When I hear calls for “unity” in the church, to avoid “splitting the church in two”, I hear a call to pretend that this situation is okay.
I affirm that we should love our neighbors who are trapped in disinformation bubbles, especially since seeing through many of the lies and deception techniques takes education that not everybody has access to.
But the “calls to unity” are more than that. So often they turn into calls to stay in churches that have fundamentally lost sight of the gospel — that rail against LGBT people but have nothing to say about poverty, that think baking a cake for a gay wedding or letting a celibate gay pastor preach is somehow a bigger affront to God than promoting conversion therapy, that talk about loving their neighbor while denouncing vaccines and calling any sort of justice for the poor “socialism”.

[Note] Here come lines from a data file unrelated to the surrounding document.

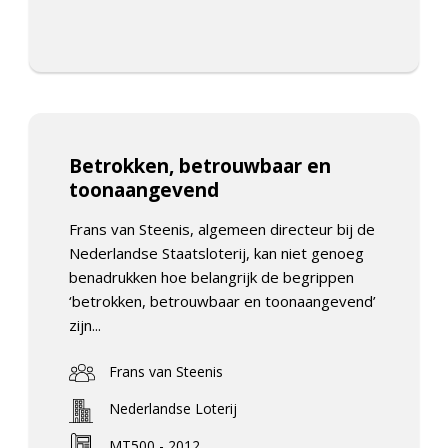
Betrokken, betrouwbaar en
toonaangevend
Frans van Steenis, algemeen directeur bij de
Nederlandse Staatsloterij, kan niet genoeg
benadrukken hoe belangrijk de begrippen
‘betrokken, betrouwbaar en toonaangevend’
zijn...
Frans van Steenis
Nederlandse Loterij
MT500 - 2012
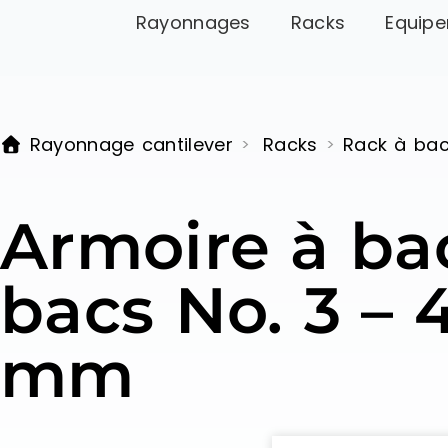
Rayonnages
Racks
Equipe
Rayonnage cantilever
Racks
Rack à ba
>
>
Armoire à bac
bacs No. 3 – 
mm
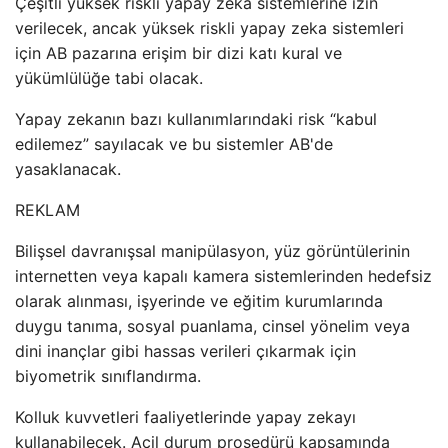
Çeşitli yüksek riskli yapay zeka sistemlerine izin
verilecek, ancak yüksek riskli yapay zeka sistemleri
için AB pazarına erişim bir dizi katı kural ve
yükümlülüğe tabi olacak.
Yapay zekanın bazı kullanımlarındaki risk “kabul
edilemez” sayılacak ve bu sistemler AB'de
yasaklanacak.
REKLAM
Bilişsel davranışsal manipülasyon, yüz görüntülerinin
internetten veya kapalı kamera sistemlerinden hedefsiz
olarak alınması, işyerinde ve eğitim kurumlarında
duygu tanıma, sosyal puanlama, cinsel yönelim veya
dini inançlar gibi hassas verileri çıkarmak için
biyometrik sınıflandırma.
Kolluk kuvvetleri faaliyetlerinde yapay zekayı
kullanabilecek. Acil durum prosedürü kapsamında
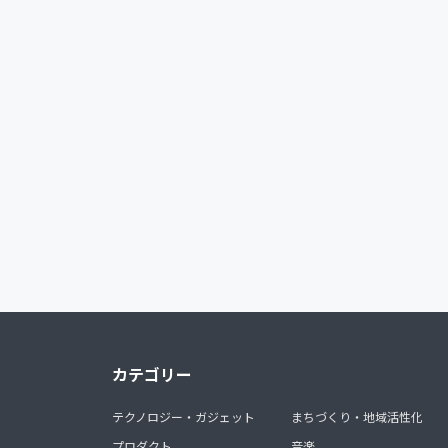
カテゴリー
テクノロジー・ガジェット
まちづくり・地域活性化
プロダクト
音楽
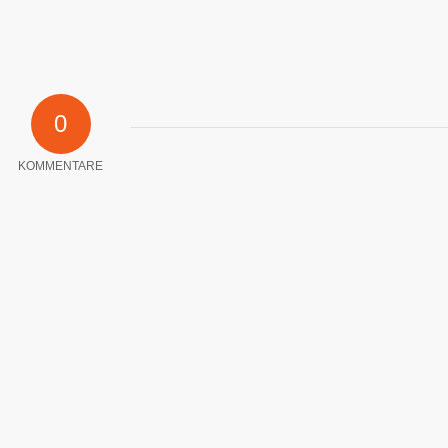
0
KOMMENTARE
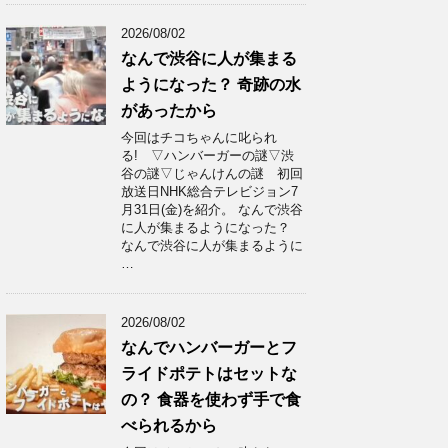
2026/08/02
なんで渋谷に人が集まる
ようになった？ 奇跡の水
があったから
今回はチコちゃんに叱られ
る! ▽ハンバーガーの謎▽渋
谷の謎▽じゃんけんの謎 初回
放送日NHK総合テレビジョン7
月31日(金)を紹介。 なんで渋谷
に人が集まるようになった？
なんで渋谷に人が集まるように
…
2026/08/02
なんでハンバーガーとフ
ライドポテトはセットな
の？ 食器を使わず手で食
べられるから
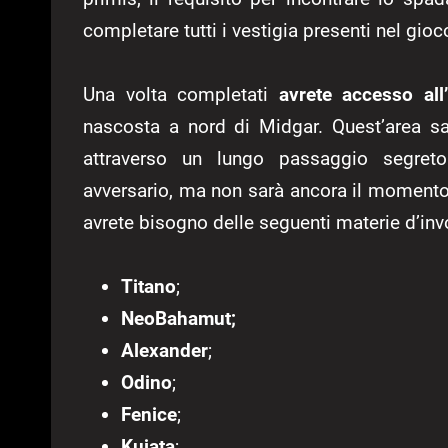
completare tutti i vestigia presenti nel gio
Una volta completati
avrete accesso all
nascosta a nord di Midgar. Quest’area s
attraverso un lungo passaggio segreto. 
avversario, ma non sarà ancora il momento 
avrete bisogno delle seguenti materie d’in
Titano
;
NeoBahamut;
Alexander
;
Odino
;
Fenice
;
Kujata
;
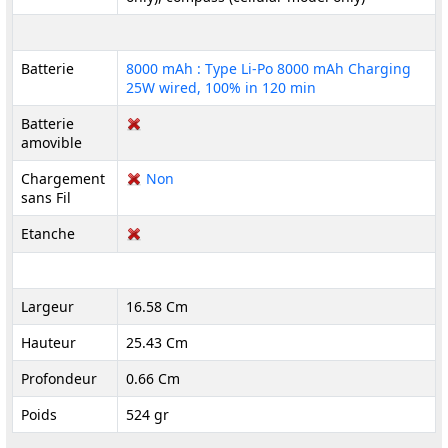
Batterie
8000 mAh : Type Li-Po 8000 mAh Charging
25W wired, 100% in 120 min
Batterie
amovible
Chargement
Non
sans Fil
Etanche
Largeur
16.58 Cm
Hauteur
25.43 Cm
Profondeur
0.66 Cm
Poids
524 gr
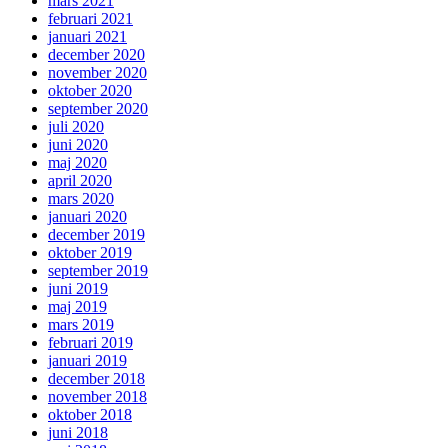
mars 2021
februari 2021
januari 2021
december 2020
november 2020
oktober 2020
september 2020
juli 2020
juni 2020
maj 2020
april 2020
mars 2020
januari 2020
december 2019
oktober 2019
september 2019
juni 2019
maj 2019
mars 2019
februari 2019
januari 2019
december 2018
november 2018
oktober 2018
juni 2018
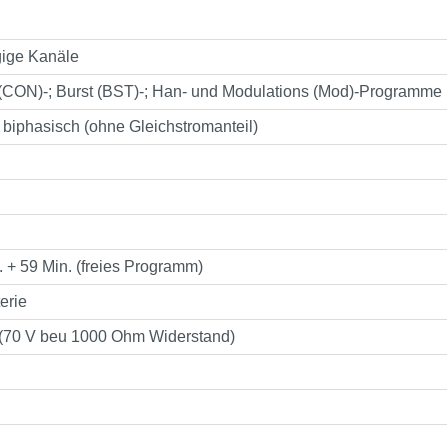
gige Kanäle
 (CON)-; Burst (BST)-; Han- und Modulations (Mod)-Programme
 biphasisch (ohne Gleichstromanteil)
d. + 59 Min. (freies Programm)
terie
(70 V beu 1000 Ohm Widerstand)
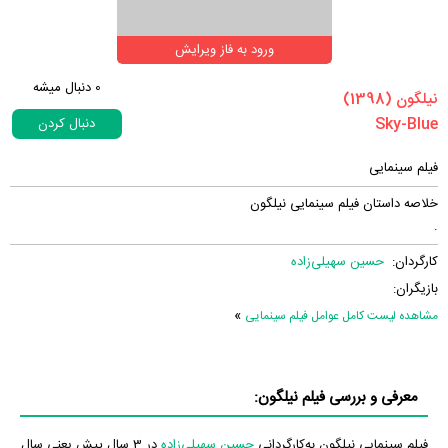
ورود به فاز ویرایش
0
دنبال میشه
‏نیلگون‏ (1398)
دنبال کردن
فیلم سینمایی
خلاصه داستان فیلم سینمایی نیلگون
.
کارگردان:
حسین سهیلی‌زاده
بازیگران:
»
مشاهده لیست کامل عوامل فیلم سینمایی
معرفی و بررسی فیلم نیلگون:
فیلم سینمایی نیلگون به‌کارگردانی
حسین سهیلی‌زاده
در 3 سال پیش یعنی سال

Or perhaps churches that have replaced the very political, very anti-oppression gospel with a sort of safe, otherworldly centrism. Christian unity then demands that we talk about our church’s support for racial reconciliation while members of our leadership denounce BLM as a “Marxist conspiracy theory”, or that we skim over passages about the need to fight for the rights of the poor and the marginalized to reach a safe “everyone just needs Jesus” conclusion, or that we assume holding a one-morning-per-month service project in our new nearly-ten-million-dollar-building is somehow fulfilling our church’s obligations towards to poor.
I am not saying everybody should leave such churches — indeed, I’m still at my church because of the hope against all hope that despite all this anxiety and frustration maybe I can push it to be a little bit more neighbor-loving.
But if your calls to unity don’t include a call to repent of actual sin, don’t distinguish “differences of opinion” from “dangerous conspiracy theories” and don’t include a real path to unity with the people your church’s actions have marginalized?
Then maybe the unity you’re looking for isn’t Christ’s after all.